*Exercise details*:
Change every "dashed" in the records below to "dotted" and write out all the lines again, keeping everything else the same.

*Input data*:
#####

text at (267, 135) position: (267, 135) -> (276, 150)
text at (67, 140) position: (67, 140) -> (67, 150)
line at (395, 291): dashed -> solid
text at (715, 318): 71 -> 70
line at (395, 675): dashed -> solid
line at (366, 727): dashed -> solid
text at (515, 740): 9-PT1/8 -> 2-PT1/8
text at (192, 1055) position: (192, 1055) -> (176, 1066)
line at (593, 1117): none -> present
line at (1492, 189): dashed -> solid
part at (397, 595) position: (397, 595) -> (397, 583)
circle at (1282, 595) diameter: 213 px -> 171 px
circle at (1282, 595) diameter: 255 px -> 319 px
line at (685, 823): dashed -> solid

#####

*Reply*:
text at (267, 135) position: (267, 135) -> (276, 150)
text at (67, 140) position: (67, 140) -> (67, 150)
line at (395, 291): dotted -> solid
text at (715, 318): 71 -> 70
line at (395, 675): dotted -> solid
line at (366, 727): dotted -> solid
text at (515, 740): 9-PT1/8 -> 2-PT1/8
text at (192, 1055) position: (192, 1055) -> (176, 1066)
line at (593, 1117): none -> present
line at (1492, 189): dotted -> solid
part at (397, 595) position: (397, 595) -> (397, 583)
circle at (1282, 595) diameter: 213 px -> 171 px
circle at (1282, 595) diameter: 255 px -> 319 px
line at (685, 823): dotted -> solid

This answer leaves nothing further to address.